There is not one single organizational structure that optimizes this approach. What’s important instead is that integrated project teams exist or are stood up soon, are appropriately resourced to address these contingencies and ensure the right hand-offs are in place.

Conclusion

The goal of an effective security program has never been to prevent all threats, but in today’s volatile environment, the increased potential for “tail risk” scenarios puts a premium on integrated security planning and preparedness. A threat-informed security strategy built with flexibility in mind, continuous validation and testing, and sustained preparedness efforts are key to enabling an organization to maintain business operations through a “tail risk” event. A successful approach requires collaboration and is ultimately dependent on people, buy-in and resourcing from the top, as well as active participation across business units.

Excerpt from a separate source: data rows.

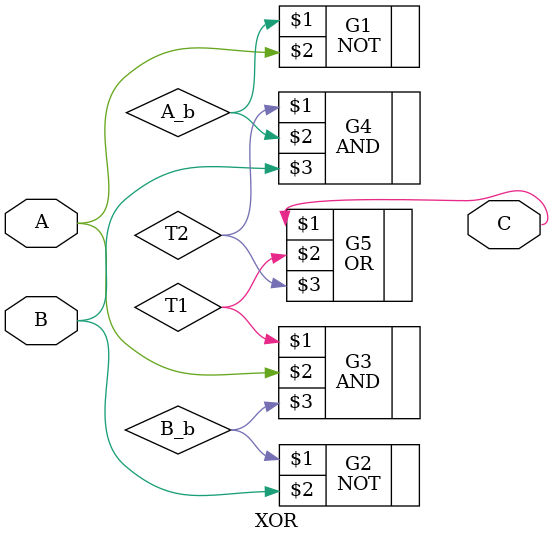
<source format=v>
module XOR(C, A, B);
    output C;
    input A, B;
    wire A_b, B_b, T1, T2;

    NOT G1(A_b, A);
    NOT G2(B_b, B);
    AND G3(T1, A, B_b);
    AND G4(T2, A_b, B);
    OR G5(C, T1, T2);

endmodule

</source>
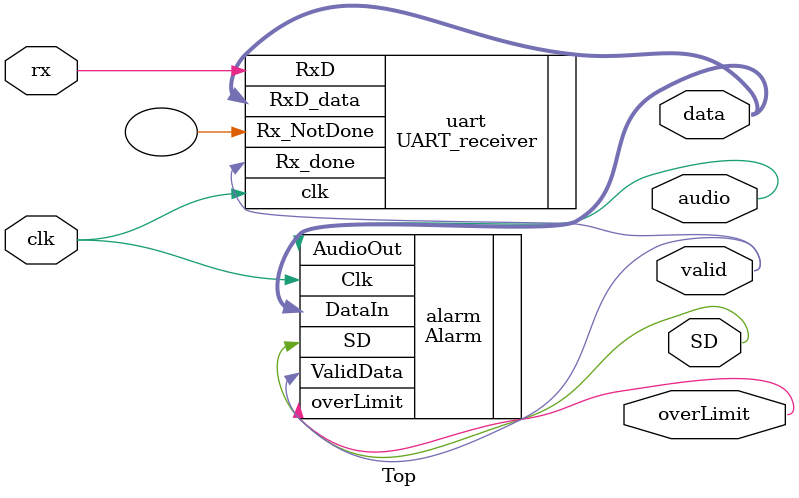
<source format=v>
`timescale 1ns / 1ps


module Top(rx,clk,audio, data, valid, overLimit, SD);

input rx,clk;
output audio;
output [7:0] data;
output valid;
output overLimit;
output SD;




UART_receiver uart(.clk(clk), .RxD(rx), .Rx_done(valid), .RxD_data(data),.Rx_NotDone());
Alarm alarm(.DataIn(data), .ValidData(valid), .AudioOut(audio), .SD(SD) , .Clk(clk), .overLimit(overLimit));


endmodule

</source>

About the authors: Adam Isles leads the Cybersecurity Practice at The Chertoff Group. He also authored the firm’s security risk management methodology. He formerly served as DHS deputy chief of staff and started his career at the U.S. Department of Justice as a trial lawyer in the Criminal Division.

Ben Joelson leads Corporate Security Risk and Resilience engagements at The Chertoff Group. Ben served in the U.S. Air Force as a Security and Antiterrorism Officer, is the former President of an international defense company and is an ASIS Certified Protection Professional.